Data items

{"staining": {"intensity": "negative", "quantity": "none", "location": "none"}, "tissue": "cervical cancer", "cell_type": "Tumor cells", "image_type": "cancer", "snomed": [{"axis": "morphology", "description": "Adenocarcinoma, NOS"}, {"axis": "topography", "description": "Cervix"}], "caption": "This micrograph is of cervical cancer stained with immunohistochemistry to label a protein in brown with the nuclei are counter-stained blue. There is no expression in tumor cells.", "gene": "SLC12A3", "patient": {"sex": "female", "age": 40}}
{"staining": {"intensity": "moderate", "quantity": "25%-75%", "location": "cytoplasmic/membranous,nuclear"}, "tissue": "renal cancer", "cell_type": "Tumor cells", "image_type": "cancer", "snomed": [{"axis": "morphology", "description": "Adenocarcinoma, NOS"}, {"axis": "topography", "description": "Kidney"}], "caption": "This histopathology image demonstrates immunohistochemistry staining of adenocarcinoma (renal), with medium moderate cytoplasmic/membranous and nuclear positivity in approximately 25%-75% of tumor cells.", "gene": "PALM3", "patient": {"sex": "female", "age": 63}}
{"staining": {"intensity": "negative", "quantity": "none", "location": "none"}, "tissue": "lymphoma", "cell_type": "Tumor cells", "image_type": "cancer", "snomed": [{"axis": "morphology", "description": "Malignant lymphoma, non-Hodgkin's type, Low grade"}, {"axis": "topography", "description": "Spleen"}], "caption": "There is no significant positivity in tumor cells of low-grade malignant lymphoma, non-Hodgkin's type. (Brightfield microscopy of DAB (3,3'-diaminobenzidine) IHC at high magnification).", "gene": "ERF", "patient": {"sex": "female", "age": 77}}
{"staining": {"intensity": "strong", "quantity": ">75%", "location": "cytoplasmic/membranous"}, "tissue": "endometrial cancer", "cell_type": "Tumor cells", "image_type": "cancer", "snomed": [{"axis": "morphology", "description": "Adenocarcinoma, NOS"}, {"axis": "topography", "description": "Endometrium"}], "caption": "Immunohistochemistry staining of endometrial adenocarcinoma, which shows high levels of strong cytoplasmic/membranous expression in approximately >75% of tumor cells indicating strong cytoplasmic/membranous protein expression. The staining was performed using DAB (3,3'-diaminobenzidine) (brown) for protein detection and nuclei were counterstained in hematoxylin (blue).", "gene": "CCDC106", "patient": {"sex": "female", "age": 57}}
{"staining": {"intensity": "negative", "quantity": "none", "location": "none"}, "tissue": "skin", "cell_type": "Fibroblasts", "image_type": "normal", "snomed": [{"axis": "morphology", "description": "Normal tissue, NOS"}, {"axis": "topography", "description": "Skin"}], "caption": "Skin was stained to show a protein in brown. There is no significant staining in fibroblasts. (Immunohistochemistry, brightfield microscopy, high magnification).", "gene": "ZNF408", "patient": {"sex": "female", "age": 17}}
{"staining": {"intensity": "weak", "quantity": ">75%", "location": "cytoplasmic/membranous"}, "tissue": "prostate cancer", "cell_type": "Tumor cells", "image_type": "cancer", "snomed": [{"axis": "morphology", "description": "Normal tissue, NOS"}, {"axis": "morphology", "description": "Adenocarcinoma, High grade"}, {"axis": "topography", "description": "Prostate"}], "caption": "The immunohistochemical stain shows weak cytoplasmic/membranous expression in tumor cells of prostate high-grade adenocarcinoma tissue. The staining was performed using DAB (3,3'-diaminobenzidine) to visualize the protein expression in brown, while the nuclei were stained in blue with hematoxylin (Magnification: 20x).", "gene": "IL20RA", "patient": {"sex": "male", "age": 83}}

### Work task
Would you set down every entry again, exactly?

### The completed task
{"staining": {"intensity": "negative", "quantity": "none", "location": "none"}, "tissue": "cervical cancer", "cell_type": "Tumor cells", "image_type": "cancer", "snomed": [{"axis": "morphology", "description": "Adenocarcinoma, NOS"}, {"axis": "topography", "description": "Cervix"}], "caption": "This micrograph is of cervical cancer stained with immunohistochemistry to label a protein in brown with the nuclei are counter-stained blue. There is no expression in tumor cells.", "gene": "SLC12A3", "patient": {"sex": "female", "age": 40}}
{"staining": {"intensity": "moderate", "quantity": "25%-75%", "location": "cytoplasmic/membranous,nuclear"}, "tissue": "renal cancer", "cell_type": "Tumor cells", "image_type": "cancer", "snomed": [{"axis": "morphology", "description": "Adenocarcinoma, NOS"}, {"axis": "topography", "description": "Kidney"}], "caption": "This histopathology image demonstrates immunohistochemistry staining of adenocarcinoma (renal), with medium moderate cytoplasmic/membranous and nuclear positivity in approximately 25%-75% of tumor cells.", "gene": "PALM3", "patient": {"sex": "female", "age": 63}}
{"staining": {"intensity": "negative", "quantity": "none", "location": "none"}, "tissue": "lymphoma", "cell_type": "Tumor cells", "image_type": "cancer", "snomed": [{"axis": "morphology", "description": "Malignant lymphoma, non-Hodgkin's type, Low grade"}, {"axis": "topography", "description": "Spleen"}], "caption": "There is no significant positivity in tumor cells of low-grade malignant lymphoma, non-Hodgkin's type. (Brightfield microscopy of DAB (3,3'-diaminobenzidine) IHC at high magnification).", "gene": "ERF", "patient": {"sex": "female", "age": 77}}
{"staining": {"intensity": "strong", "quantity": ">75%", "location": "cytoplasmic/membranous"}, "tissue": "endometrial cancer", "cell_type": "Tumor cells", "image_type": "cancer", "snomed": [{"axis": "morphology", "description": "Adenocarcinoma, NOS"}, {"axis": "topography", "description": "Endometrium"}], "caption": "Immunohistochemistry staining of endometrial adenocarcinoma, which shows high levels of strong cytoplasmic/membranous expression in approximately >75% of tumor cells indicating strong cytoplasmic/membranous protein expression. The staining was performed using DAB (3,3'-diaminobenzidine) (brown) for protein detection and nuclei were counterstained in hematoxylin (blue).", "gene": "CCDC106", "patient": {"sex": "female", "age": 57}}
{"staining": {"intensity": "negative", "quantity": "none", "location": "none"}, "tissue": "skin", "cell_type": "Fibroblasts", "image_type": "normal", "snomed": [{"axis": "morphology", "description": "Normal tissue, NOS"}, {"axis": "topography", "description": "Skin"}], "caption": "Skin was stained to show a protein in brown. There is no significant staining in fibroblasts. (Immunohistochemistry, brightfield microscopy, high magnification).", "gene": "ZNF408", "patient": {"sex": "female", "age": 17}}
{"staining": {"intensity": "weak", "quantity": ">75%", "location": "cytoplasmic/membranous"}, "tissue": "prostate cancer", "cell_type": "Tumor cells", "image_type": "cancer", "snomed": [{"axis": "morphology", "description": "Normal tissue, NOS"}, {"axis": "morphology", "description": "Adenocarcinoma, High grade"}, {"axis": "topography", "description": "Prostate"}], "caption": "The immunohistochemical stain shows weak cytoplasmic/membranous expression in tumor cells of prostate high-grade adenocarcinoma tissue. The staining was performed using DAB (3,3'-diaminobenzidine) to visualize the protein expression in brown, while the nuclei were stained in blue with hematoxylin (Magnification: 20x).", "gene": "IL20RA", "patient": {"sex": "male", "age": 83}}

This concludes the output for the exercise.